Directions: Report every line in the records that contains the word "Which", copying each one in full.

Task inputs:

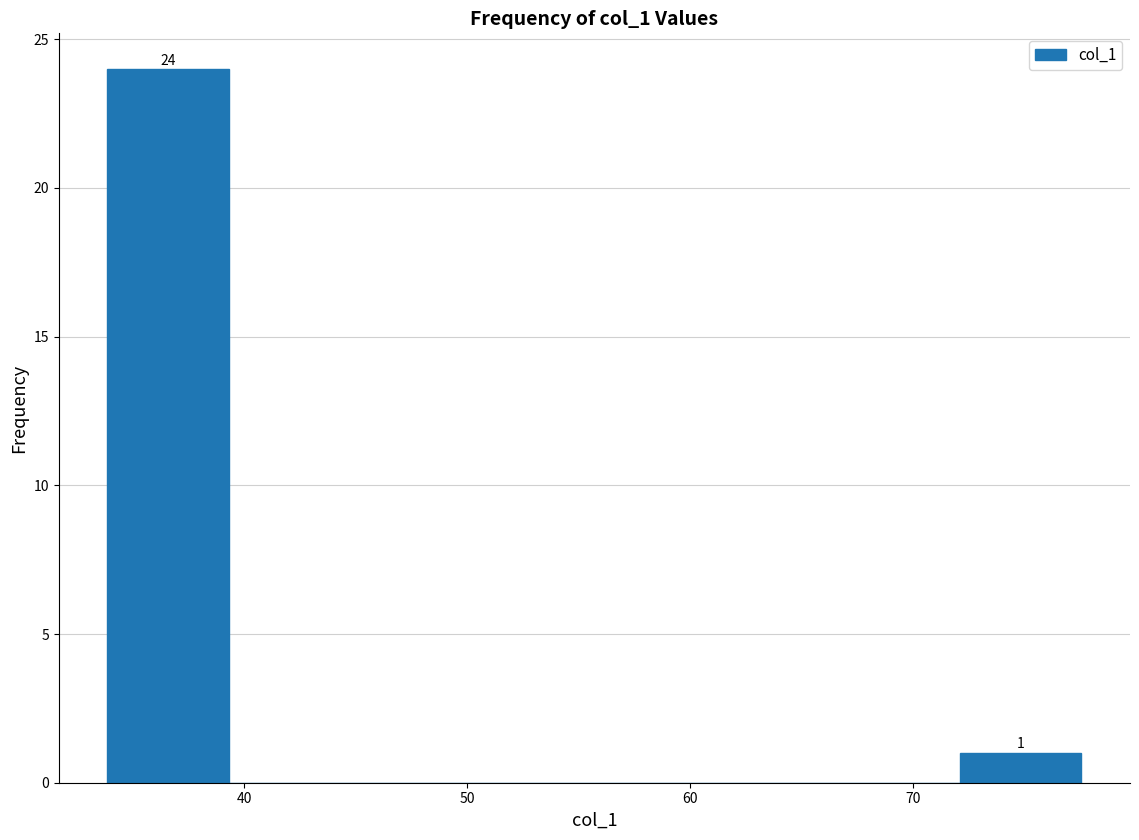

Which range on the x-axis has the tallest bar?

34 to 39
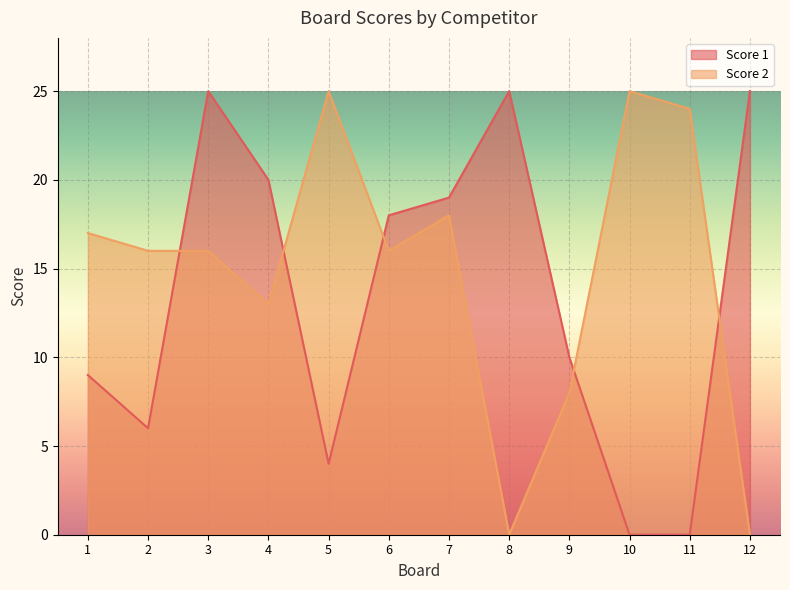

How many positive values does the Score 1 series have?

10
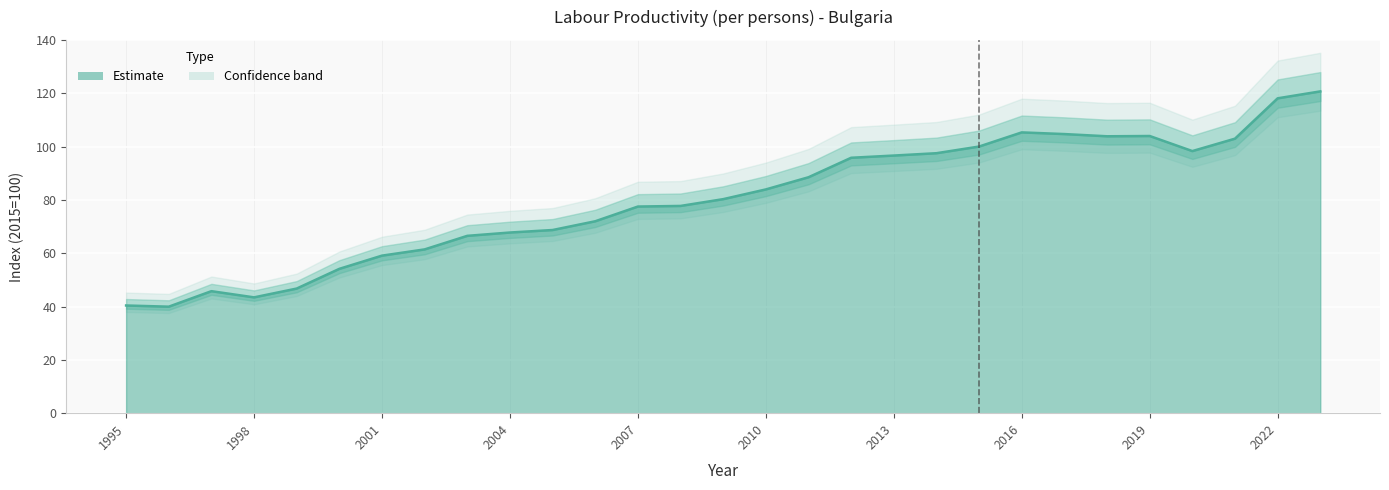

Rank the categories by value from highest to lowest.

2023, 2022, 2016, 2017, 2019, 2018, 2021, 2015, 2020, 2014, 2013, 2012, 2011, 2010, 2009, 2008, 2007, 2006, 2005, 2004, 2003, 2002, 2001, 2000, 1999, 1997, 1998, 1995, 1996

Solution for this exercise:
Which range on the x-axis has the tallest bar?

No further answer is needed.